Instructions to follow
Report, as a number alone, how many lines below contain the string "knee".
===== Dataset =====
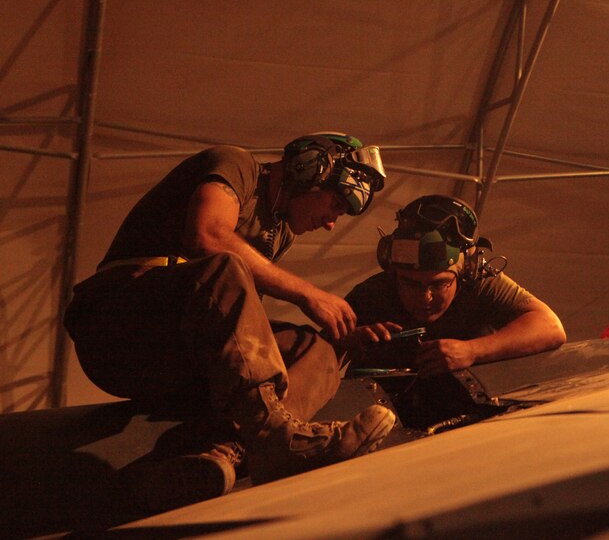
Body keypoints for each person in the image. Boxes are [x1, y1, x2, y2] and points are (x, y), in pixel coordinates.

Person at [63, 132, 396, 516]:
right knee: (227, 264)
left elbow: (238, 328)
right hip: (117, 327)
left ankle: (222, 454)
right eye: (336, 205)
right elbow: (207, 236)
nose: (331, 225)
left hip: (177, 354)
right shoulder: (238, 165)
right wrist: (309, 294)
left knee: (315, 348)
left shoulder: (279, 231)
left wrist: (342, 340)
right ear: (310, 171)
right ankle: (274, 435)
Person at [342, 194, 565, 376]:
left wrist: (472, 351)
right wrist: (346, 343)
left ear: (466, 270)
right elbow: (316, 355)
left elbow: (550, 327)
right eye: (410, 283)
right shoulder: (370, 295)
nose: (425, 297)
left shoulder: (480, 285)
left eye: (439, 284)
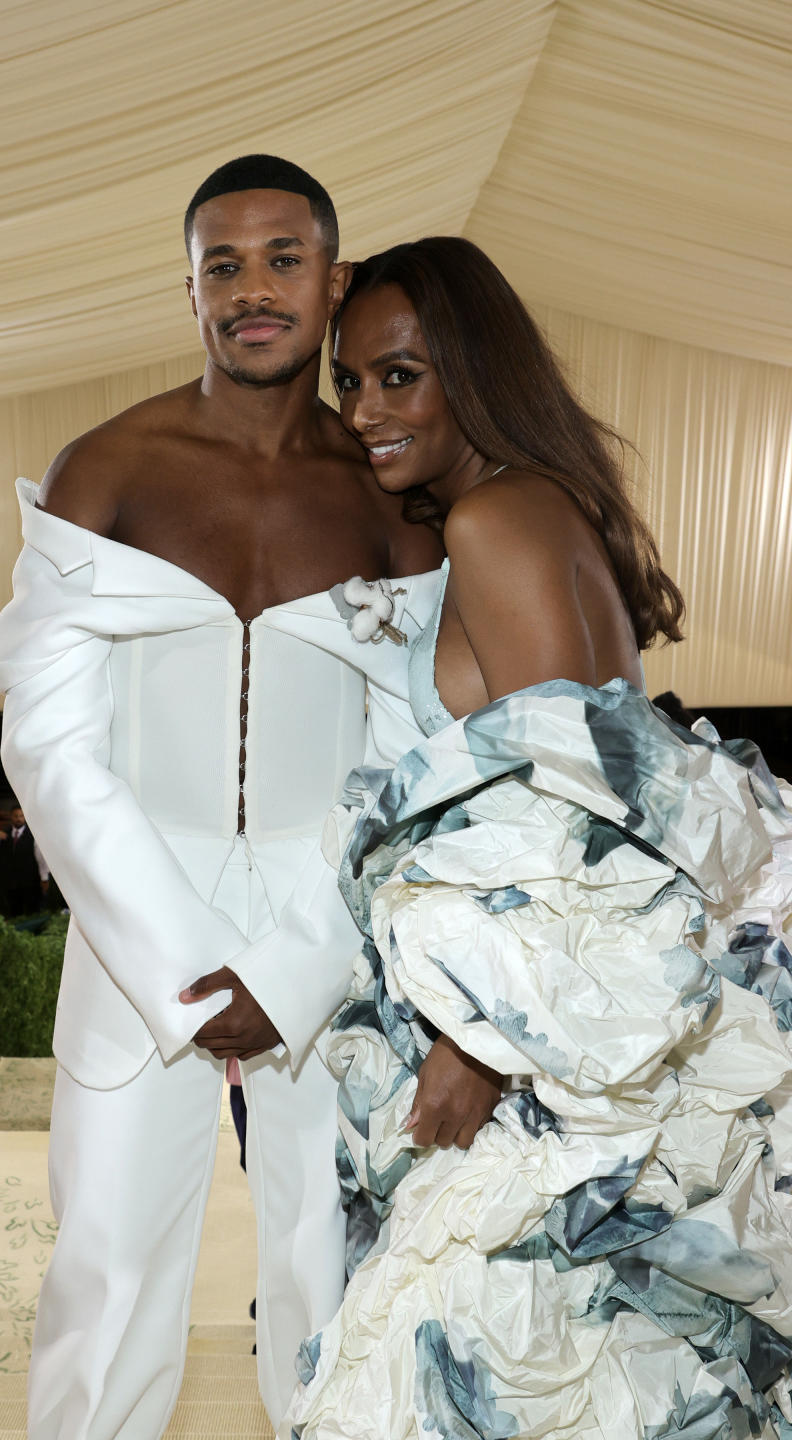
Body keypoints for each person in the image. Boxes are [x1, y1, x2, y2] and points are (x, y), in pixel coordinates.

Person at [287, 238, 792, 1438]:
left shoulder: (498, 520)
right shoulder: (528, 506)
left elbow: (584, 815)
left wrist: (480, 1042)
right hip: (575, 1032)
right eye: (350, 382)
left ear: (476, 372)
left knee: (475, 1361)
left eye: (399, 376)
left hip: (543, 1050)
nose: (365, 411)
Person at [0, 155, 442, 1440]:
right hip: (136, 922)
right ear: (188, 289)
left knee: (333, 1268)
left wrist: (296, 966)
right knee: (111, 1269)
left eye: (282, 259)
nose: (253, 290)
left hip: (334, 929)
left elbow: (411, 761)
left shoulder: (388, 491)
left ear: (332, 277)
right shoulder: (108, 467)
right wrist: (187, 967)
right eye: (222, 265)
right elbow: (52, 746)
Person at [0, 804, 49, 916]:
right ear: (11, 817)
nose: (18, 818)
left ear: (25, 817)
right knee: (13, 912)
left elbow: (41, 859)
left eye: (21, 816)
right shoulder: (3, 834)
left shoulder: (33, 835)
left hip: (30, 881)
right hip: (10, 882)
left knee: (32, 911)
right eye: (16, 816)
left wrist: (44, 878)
=====
===== Dataset =====
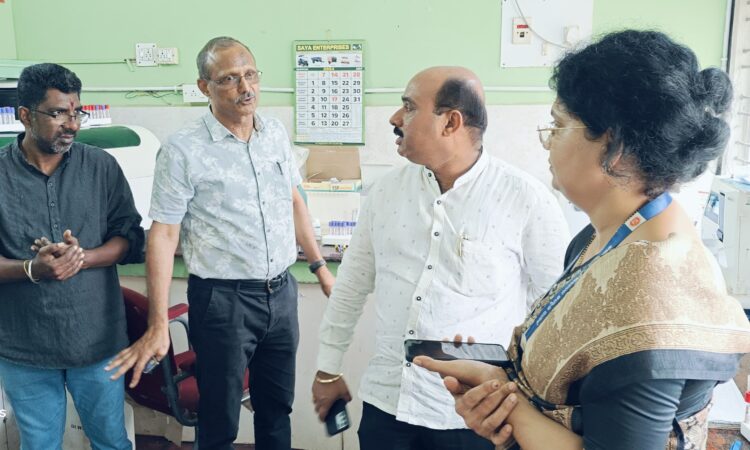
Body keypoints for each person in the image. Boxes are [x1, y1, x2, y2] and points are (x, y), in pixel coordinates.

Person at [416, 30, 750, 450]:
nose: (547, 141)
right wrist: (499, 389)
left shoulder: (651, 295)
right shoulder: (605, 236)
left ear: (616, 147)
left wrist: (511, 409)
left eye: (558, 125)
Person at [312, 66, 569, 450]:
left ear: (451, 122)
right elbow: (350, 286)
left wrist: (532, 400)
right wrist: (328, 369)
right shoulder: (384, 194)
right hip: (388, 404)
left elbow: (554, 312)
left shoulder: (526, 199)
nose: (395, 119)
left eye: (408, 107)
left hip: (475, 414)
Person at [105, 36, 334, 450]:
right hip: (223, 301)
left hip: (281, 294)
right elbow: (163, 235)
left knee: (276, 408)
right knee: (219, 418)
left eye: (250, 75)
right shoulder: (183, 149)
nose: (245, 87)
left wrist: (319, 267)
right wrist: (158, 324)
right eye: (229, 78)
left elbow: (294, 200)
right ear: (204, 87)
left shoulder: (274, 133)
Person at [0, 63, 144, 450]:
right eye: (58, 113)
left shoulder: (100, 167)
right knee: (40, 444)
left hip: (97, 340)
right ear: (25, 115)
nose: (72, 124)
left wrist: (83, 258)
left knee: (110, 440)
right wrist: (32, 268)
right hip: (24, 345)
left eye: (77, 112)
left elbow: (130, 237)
=====
Exercise output
11